Wystarczy kilka godzin w niewygodnym fotelu samochodowym, by poczuć zmęczenie i znużenie. Czy Nissan znalazł na to sposób?
Producenci od lat starają się wspomóc kierowców, tworząc wymyślne fotele regulowane w każdej możliwej płaszczyźnie. Żeby tego było mało, niektóre fotele ochoczo masują siedzącą na nich osobę z odpowiednim wyczuciem i siłą. Niestety, po dłuższym czasie spędzonym za kółkiem ból pleców lub przynajmniej uczucie zmęczenia i chwilowego braku komfortu jest praktycznie nieuniknione. Sytuacja robi się jeszcze bardziej dramatyczna, jeśli przyjdzie nam podróżować sportowym autem z „kubełkami”.

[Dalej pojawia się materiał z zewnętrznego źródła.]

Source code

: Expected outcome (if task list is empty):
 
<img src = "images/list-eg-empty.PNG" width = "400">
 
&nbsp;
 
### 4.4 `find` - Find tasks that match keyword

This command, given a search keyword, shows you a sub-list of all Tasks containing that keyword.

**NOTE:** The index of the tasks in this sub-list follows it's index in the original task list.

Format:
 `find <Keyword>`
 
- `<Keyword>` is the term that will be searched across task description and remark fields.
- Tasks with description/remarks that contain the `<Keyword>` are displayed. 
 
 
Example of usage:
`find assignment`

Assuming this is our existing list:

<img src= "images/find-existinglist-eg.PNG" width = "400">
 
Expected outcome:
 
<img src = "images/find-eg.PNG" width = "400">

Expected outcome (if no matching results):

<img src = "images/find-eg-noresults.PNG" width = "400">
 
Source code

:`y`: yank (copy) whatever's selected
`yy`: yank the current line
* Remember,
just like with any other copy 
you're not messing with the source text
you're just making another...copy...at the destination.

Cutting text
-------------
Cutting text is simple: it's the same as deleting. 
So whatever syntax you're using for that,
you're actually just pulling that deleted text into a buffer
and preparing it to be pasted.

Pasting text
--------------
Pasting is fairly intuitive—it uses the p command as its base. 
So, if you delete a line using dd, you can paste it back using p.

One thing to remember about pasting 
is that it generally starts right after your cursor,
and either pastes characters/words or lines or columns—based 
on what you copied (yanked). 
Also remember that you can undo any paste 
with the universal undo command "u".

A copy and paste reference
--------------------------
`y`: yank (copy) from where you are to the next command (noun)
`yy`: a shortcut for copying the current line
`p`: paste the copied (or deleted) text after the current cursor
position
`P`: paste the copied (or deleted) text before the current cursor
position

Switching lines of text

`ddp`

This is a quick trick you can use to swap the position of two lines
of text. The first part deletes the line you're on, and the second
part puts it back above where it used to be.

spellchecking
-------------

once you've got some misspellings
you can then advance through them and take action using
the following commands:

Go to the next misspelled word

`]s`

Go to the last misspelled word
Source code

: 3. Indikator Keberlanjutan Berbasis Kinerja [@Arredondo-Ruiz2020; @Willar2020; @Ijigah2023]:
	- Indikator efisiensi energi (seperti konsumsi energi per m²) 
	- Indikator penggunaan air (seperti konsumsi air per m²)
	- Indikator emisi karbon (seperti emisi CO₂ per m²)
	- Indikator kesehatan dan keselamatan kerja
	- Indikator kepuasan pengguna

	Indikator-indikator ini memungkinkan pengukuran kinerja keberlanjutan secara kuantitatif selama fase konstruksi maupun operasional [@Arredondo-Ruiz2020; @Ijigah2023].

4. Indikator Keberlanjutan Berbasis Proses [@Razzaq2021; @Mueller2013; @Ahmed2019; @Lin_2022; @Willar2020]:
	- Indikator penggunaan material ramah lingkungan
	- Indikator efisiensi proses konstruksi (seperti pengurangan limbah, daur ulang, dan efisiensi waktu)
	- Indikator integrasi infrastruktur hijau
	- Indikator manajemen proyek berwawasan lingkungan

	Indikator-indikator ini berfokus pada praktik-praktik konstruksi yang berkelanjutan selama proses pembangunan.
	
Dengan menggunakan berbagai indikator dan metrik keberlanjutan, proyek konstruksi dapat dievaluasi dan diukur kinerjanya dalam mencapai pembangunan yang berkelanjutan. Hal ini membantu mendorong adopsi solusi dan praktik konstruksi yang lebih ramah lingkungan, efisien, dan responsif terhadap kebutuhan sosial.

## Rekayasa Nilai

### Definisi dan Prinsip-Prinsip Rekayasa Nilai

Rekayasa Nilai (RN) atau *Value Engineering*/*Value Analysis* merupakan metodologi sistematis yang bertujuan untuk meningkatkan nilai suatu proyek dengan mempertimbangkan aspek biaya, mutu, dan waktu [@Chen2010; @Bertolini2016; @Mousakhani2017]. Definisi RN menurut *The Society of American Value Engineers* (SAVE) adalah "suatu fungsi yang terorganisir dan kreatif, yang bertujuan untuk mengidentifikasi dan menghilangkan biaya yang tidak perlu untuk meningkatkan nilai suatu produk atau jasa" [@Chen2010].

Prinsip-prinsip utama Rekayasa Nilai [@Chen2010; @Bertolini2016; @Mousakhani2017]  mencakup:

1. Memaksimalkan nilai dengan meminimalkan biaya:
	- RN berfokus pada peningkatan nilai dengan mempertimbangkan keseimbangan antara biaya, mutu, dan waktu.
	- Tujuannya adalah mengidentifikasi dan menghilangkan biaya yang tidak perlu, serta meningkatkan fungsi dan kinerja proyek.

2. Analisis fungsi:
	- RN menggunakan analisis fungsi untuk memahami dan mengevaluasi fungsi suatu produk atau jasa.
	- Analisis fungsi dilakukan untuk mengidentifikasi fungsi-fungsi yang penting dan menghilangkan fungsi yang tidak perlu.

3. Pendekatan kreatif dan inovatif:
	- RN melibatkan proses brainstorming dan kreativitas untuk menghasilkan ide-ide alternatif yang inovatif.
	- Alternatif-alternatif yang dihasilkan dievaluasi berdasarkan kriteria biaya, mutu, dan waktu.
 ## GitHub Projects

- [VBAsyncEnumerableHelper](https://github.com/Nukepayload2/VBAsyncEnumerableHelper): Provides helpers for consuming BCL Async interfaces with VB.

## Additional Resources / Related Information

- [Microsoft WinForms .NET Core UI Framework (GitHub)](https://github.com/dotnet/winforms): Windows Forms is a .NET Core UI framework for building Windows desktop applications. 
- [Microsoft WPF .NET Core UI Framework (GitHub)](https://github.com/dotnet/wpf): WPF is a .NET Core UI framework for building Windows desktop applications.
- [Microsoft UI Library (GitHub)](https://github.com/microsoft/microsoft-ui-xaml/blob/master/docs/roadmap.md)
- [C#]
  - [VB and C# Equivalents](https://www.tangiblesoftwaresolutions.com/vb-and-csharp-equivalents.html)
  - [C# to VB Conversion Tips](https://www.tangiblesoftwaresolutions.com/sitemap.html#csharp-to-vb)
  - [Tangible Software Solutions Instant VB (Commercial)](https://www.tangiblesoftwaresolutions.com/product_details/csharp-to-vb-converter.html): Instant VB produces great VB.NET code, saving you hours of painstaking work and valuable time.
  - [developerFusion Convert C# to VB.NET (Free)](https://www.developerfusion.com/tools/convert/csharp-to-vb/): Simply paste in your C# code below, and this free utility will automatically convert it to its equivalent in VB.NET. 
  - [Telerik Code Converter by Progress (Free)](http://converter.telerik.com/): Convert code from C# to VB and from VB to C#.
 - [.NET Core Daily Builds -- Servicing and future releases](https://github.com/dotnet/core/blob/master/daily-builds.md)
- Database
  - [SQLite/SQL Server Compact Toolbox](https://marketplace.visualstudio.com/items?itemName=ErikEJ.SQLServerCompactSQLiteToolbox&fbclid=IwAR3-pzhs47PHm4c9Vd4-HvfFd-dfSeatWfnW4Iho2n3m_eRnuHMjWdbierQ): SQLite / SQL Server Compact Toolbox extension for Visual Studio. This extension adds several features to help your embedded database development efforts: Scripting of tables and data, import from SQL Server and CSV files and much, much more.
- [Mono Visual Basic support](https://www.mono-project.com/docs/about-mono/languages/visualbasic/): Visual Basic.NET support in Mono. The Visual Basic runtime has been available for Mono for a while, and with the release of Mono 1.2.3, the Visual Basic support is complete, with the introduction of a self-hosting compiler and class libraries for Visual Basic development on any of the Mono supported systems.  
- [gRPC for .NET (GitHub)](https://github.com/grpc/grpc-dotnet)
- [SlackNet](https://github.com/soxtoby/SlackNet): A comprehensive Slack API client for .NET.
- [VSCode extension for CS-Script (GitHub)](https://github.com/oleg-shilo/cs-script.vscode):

Z pomocą nadchodzi Nissan. Jak donosi brytyjski Whatcar?, japoński producent wymyślił fotel, który odciąża kręgosłup kierowcy od miednicy, aż po odcinek piersiowy. W rezultacie nacisk na kręgosłup jest mniejszy, a ukrwienie lepsze. Nissan nie wymyślił jeszcze nazwy dla nowego produktu, ale już wiadomo, że nowe siedzenia pojawią się w modelach koncernu w przyszłym roku. Nasze redakcyjne kręgosłupy już nie mogą się doczekać.